The request/response format mirrors OpenAI's Chat Completions. Bring your existing OpenAI SDK code and only change baseURL and the apiKey.

Request parameters

  • model (string, required): Target model ID.
  • messages (array, required): Chat messages. Each item:
    • role (string): "system" | "user" | "assistant" | "tool"
    • content (string or array): Text, or an array of blocks including:
      • Text: { "type": "text", "text": "..." }
      • Image: { "type": "image_url", "image_url": { "url": "https://...", "detail": "low|high|auto" } }
      • File (PDF): { "type": "file", "file": { "filename": "...", "file_data": "https://..." } }
      • Audio (Gemini only): { "type": "input_audio", "input_audio": { "data": "BASE64", "format": "wav|mp3" } }
  • tools (array): Tool definitions (JSON), OpenAI-compatible.
  • tool_choice (string | object): Tool forcing strategy.
  • response_format:
    • Text: { "type": "text" }
    • JSON object: { "type": "json_object" }
    • JSON schema: { "type": "json_schema", "json_schema": { "name": "...", "schema": { ... }, "strict": true } }
  • temperature (0..2), top_p (0..1)
  • stream (boolean, default false)
  • stream_options (object): { "include_usage": boolean }
  • stop (string | string[])
  • max_completion_tokens (integer ≥ 1)
  • reasoning_effort ("minimal" | "low" | "medium" | "high")
  • presence_penalty, frequency_penalty (-2..2)
  • logit_bias (object)
  • parallel_tool_calls (boolean)
  • prediction.static_content (object): Pre-seeded content for structured tasks.
  • web_search_options (object): Optional web search config.

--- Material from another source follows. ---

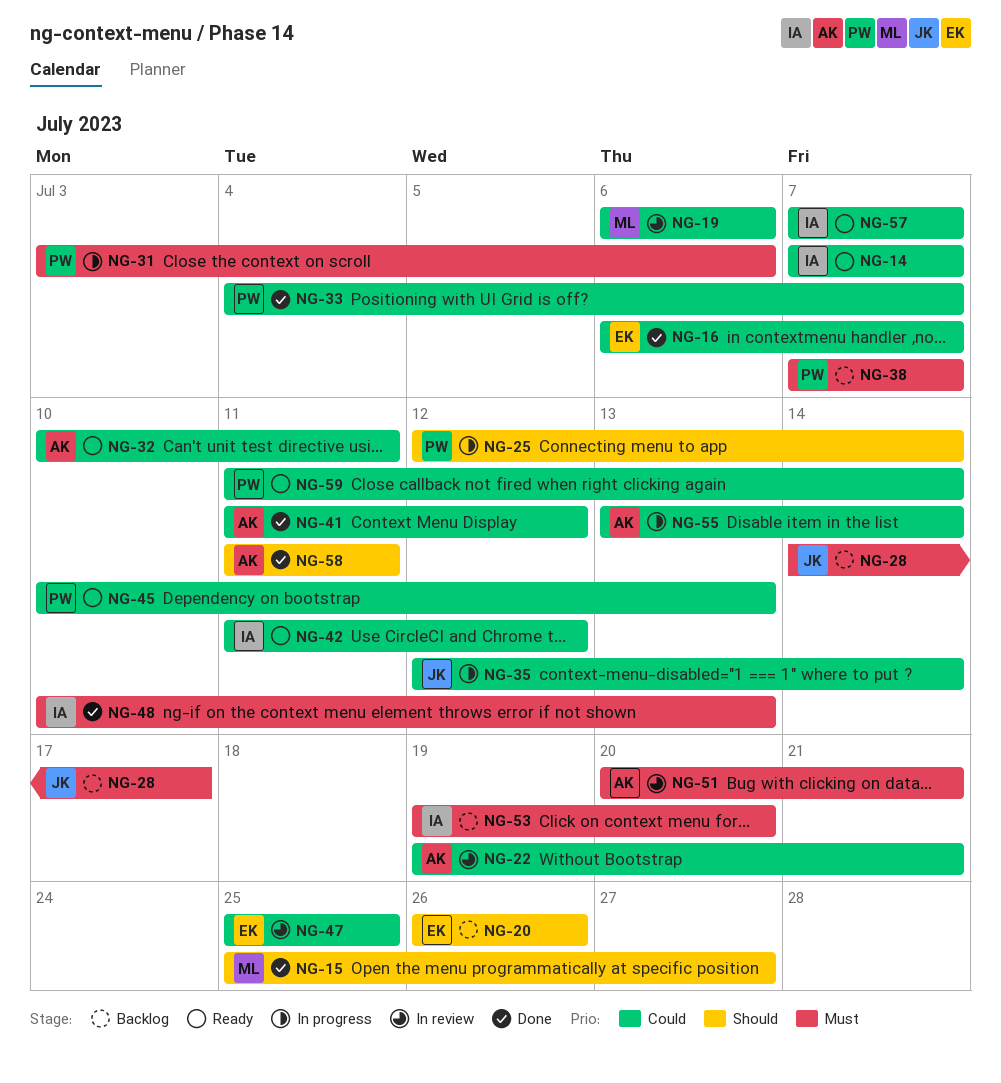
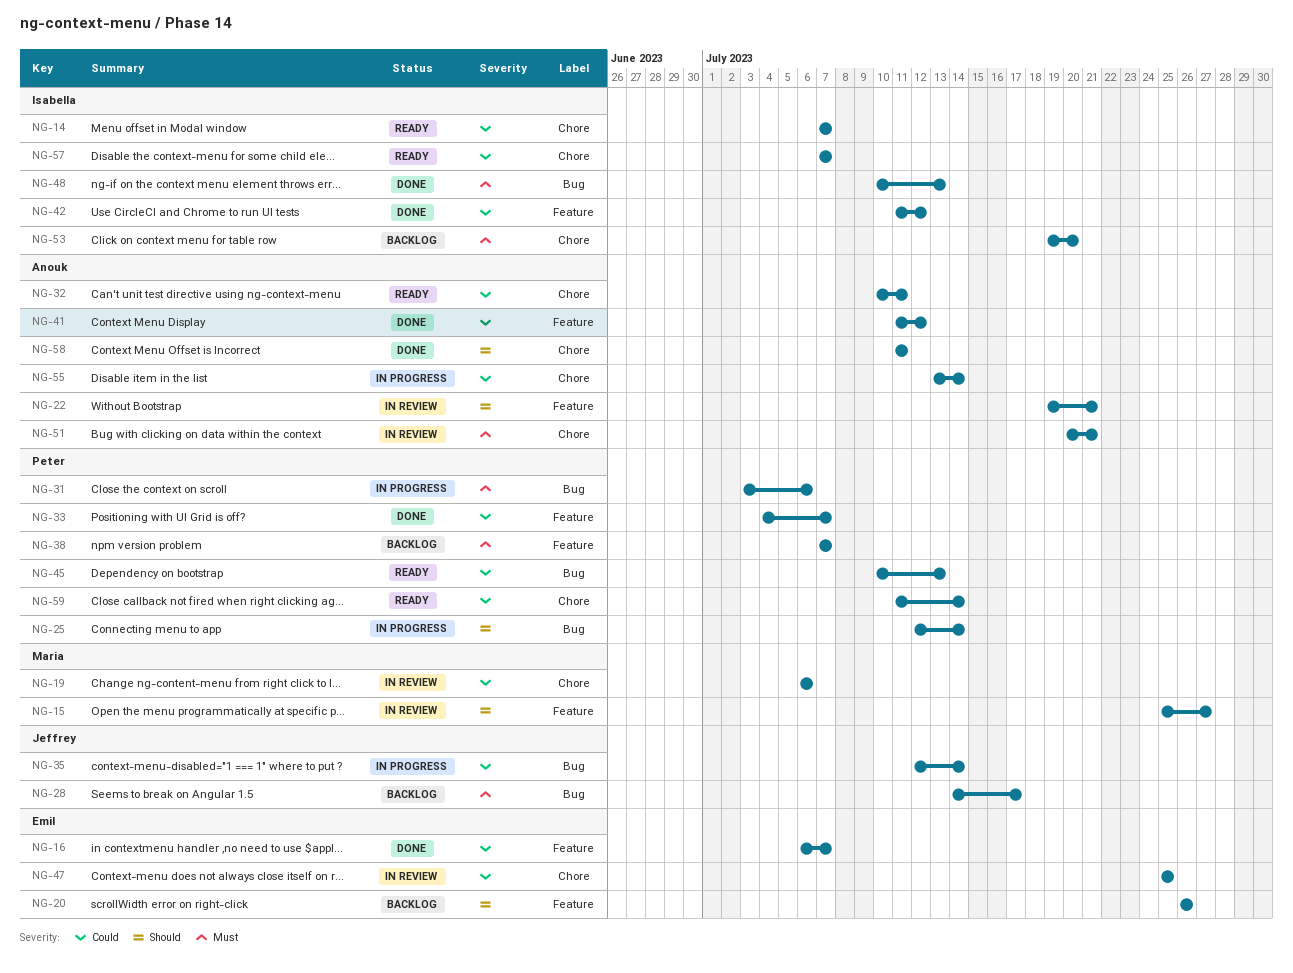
NG-15, status: Done -> In review
NG-22, priority: Could -> Should
NG-42, status: Ready -> Done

Note: See Features → Multimodal for details about text, image, file, and audio blocks in messages.

Example Requests

from openai import OpenAI

client = OpenAI(
base_url="https://api.naga.ac/v1",
api_key="YOUR_API_KEY",
)

resp = client.chat.completions.create(
model="gpt-4o-mini",
messages=[
{"role": "user", "content": "What's 2+2?"}
],
temperature=0.2,
)
print(resp.choices[0].message.content)

Multimodal Example

Image and file inputs follow the same content-array format:

{
"model": "gemini-2.5-flash",
"messages": [
{
"role": "user",
"content": [
{ "type": "text", "text": "What is in this audio and document?" },
{
"type": "image_url",
"image_url": {
"url": "https://upload.wikimedia.org/wikipedia/commons/thumb/d/dd/Gfp-wisconsin-madison-the-nature-boardwalk.jpg/2560px-Gfp-wisconsin-madison-the-nature-boardwalk.jpg"
}
},
{
"type": "input_audio",
"input_audio": { "data": "BASE64_AUDIO", "format": "wav" }
},
{
"type": "file",
"file": {
"filename": "document.pdf",
"file_data": "https://bitcoin.org/bitcoin.pdf"
}
}
]
}
]
}

See Features → Multimodal for provider-specific modality support.

Authentication

Provide your key as a Bearer token:

Authorization: Bearer YOUR_API_KEY

Response

A standard OpenAI-compatible response including:

  • id, object, created, model
  • choices (array) with message, finish_reason, etc.
  • Optional usage if enabled (stream_options.include_usage or at final response)

When stream=true, server-sent events follow the OpenAI streaming format.